#### Work to complete:
For this exercise, output the entries below exactly from the line that holds "n jurul orei" to the line that holds "度；對於當地人的醫療改善也沒幫助，距離旭海最近的醫院", both ends included. No pictures belong in the copy.

[Opening Source data section]

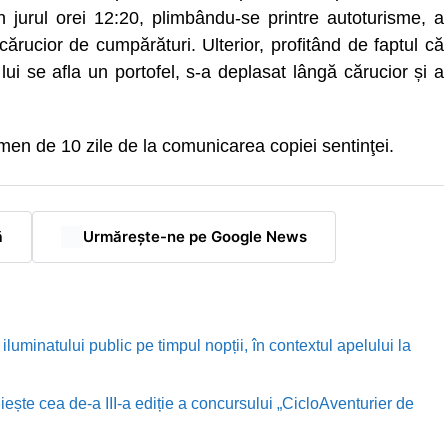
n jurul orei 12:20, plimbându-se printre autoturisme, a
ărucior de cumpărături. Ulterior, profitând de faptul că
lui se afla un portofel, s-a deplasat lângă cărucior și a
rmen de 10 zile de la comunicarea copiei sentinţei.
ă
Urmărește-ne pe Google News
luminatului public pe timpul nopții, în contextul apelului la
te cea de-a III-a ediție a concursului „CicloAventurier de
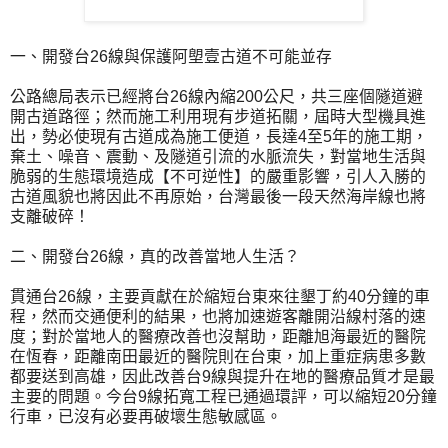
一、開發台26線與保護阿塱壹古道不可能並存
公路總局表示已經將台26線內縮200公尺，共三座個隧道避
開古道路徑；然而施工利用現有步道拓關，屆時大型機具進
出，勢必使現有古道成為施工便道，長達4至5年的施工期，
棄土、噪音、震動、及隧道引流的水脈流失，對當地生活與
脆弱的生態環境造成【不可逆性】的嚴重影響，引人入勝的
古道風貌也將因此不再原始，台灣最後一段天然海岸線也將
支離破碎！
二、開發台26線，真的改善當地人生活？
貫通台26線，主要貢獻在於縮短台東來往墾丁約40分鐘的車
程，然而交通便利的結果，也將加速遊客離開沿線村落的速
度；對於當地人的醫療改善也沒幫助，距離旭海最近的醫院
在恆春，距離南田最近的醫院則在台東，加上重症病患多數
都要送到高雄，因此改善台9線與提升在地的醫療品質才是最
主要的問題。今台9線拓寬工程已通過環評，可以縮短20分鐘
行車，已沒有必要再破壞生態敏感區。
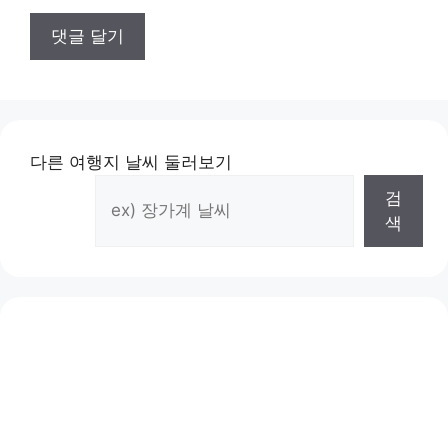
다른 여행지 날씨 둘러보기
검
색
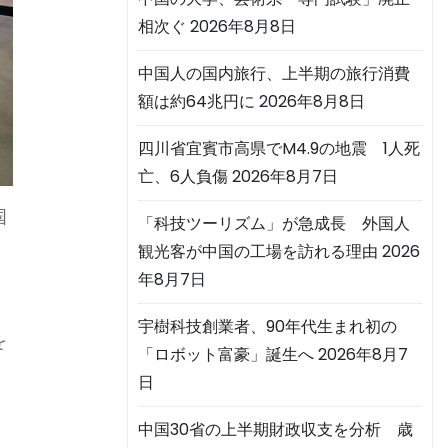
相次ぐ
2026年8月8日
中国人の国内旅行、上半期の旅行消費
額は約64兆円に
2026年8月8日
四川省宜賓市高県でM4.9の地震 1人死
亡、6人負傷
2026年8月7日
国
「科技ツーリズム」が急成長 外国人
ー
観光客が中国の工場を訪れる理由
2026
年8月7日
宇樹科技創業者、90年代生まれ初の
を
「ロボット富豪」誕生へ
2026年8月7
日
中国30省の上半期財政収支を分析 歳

[Closing Source data section]
[Opening Source data section]

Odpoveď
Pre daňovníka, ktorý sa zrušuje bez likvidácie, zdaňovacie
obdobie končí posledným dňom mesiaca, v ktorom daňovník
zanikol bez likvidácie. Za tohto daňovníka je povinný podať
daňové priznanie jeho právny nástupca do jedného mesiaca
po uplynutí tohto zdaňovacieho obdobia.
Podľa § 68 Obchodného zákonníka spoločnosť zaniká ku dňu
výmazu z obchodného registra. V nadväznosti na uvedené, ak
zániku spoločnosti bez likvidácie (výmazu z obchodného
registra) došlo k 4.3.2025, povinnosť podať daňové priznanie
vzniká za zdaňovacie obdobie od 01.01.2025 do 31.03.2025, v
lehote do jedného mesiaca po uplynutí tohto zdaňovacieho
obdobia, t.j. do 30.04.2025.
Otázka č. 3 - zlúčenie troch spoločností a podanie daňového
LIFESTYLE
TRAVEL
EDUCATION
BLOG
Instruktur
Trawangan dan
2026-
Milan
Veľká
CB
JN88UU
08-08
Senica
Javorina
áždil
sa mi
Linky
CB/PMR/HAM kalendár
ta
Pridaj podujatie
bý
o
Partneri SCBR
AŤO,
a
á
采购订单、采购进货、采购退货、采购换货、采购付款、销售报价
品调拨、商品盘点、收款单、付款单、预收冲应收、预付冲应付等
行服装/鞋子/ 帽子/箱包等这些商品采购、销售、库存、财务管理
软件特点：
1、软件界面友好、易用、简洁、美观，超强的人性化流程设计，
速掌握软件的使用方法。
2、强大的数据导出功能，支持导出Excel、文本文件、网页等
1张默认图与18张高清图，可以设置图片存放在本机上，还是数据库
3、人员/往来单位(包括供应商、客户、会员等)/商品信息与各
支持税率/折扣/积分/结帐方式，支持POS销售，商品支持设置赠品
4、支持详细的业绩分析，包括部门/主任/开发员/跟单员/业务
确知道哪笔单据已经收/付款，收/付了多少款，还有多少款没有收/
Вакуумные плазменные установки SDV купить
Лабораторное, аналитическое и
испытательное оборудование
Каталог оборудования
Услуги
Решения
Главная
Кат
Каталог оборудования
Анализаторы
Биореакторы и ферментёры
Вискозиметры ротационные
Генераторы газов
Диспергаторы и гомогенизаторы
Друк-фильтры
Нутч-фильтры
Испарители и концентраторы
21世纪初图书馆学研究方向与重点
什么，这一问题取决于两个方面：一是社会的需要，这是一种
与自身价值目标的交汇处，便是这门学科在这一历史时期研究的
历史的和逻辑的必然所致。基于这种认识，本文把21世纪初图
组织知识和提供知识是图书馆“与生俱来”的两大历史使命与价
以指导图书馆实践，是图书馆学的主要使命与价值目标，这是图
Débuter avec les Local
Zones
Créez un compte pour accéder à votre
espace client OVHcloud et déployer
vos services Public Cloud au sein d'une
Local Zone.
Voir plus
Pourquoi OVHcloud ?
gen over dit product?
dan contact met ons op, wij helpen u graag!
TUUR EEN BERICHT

[Closing Source data section]
[Opening Source data section]

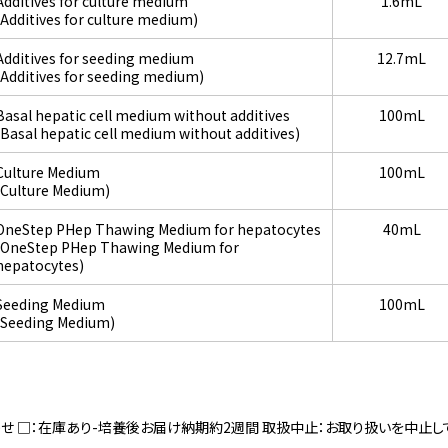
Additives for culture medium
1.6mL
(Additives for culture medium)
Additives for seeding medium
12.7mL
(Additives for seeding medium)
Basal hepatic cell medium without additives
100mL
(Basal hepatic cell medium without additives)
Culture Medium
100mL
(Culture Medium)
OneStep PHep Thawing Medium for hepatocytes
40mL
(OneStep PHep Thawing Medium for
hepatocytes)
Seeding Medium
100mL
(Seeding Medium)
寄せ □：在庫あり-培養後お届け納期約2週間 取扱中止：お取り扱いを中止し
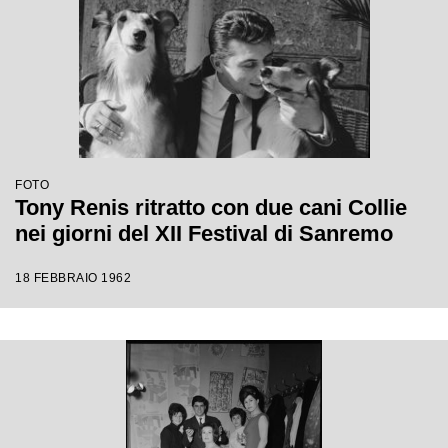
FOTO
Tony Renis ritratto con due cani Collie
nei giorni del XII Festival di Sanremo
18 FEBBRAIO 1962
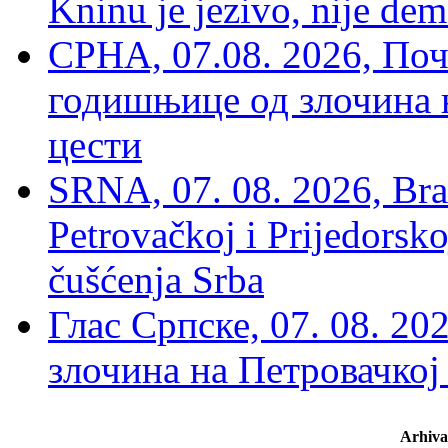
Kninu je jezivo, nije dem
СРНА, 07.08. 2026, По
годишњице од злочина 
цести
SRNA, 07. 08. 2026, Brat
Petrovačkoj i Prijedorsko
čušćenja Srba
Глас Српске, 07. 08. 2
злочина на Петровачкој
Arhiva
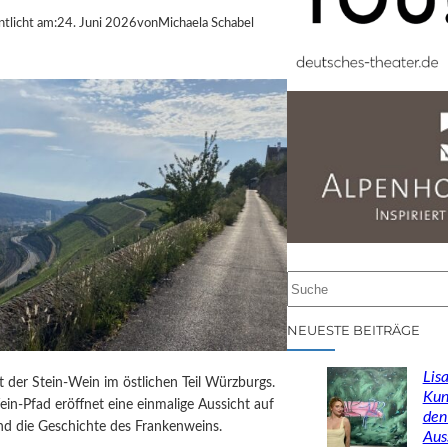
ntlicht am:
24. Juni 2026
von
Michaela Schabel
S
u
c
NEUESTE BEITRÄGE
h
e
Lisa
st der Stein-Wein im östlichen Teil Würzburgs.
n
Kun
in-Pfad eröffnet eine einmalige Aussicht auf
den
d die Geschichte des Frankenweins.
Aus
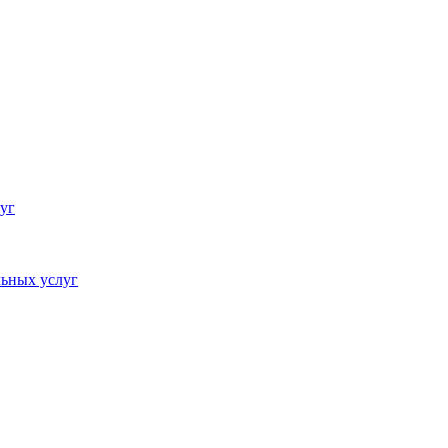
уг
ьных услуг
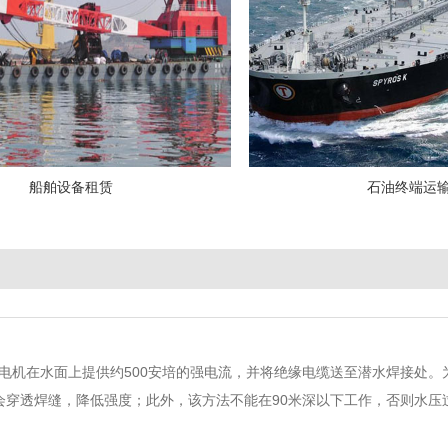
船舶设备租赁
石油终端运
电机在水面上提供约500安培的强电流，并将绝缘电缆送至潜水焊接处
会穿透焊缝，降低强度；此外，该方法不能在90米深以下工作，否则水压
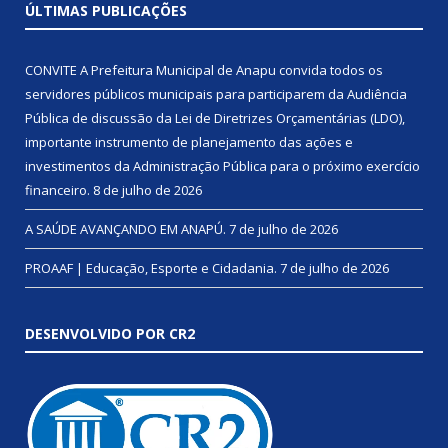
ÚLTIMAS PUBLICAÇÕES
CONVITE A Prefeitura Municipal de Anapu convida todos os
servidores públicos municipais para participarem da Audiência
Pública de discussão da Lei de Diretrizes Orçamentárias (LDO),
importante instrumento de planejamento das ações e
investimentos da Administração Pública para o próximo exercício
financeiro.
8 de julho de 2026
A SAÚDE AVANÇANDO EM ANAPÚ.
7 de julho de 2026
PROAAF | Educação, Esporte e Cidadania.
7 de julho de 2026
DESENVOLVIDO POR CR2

[Closing Source data section]

#### Output of the exercise:
n jurul orei 12:20, plimbându-se printre autoturisme, a
ărucior de cumpărături. Ulterior, profitând de faptul că
lui se afla un portofel, s-a deplasat lângă cărucior și a
rmen de 10 zile de la comunicarea copiei sentinţei.
ă
Urmărește-ne pe Google News
luminatului public pe timpul nopții, în contextul apelului la
te cea de-a III-a ediție a concursului „CicloAventurier de
一、開發台26線與保護阿塱壹古道不可能並存
公路總局表示已經將台26線內縮200公尺，共三座個隧道避
開古道路徑；然而施工利用現有步道拓關，屆時大型機具進
出，勢必使現有古道成為施工便道，長達4至5年的施工期，
棄土、噪音、震動、及隧道引流的水脈流失，對當地生活與
脆弱的生態環境造成【不可逆性】的嚴重影響，引人入勝的
古道風貌也將因此不再原始，台灣最後一段天然海岸線也將
支離破碎！
二、開發台26線，真的改善當地人生活？
貫通台26線，主要貢獻在於縮短台東來往墾丁約40分鐘的車
程，然而交通便利的結果，也將加速遊客離開沿線村落的速
度；對於當地人的醫療改善也沒幫助，距離旭海最近的醫院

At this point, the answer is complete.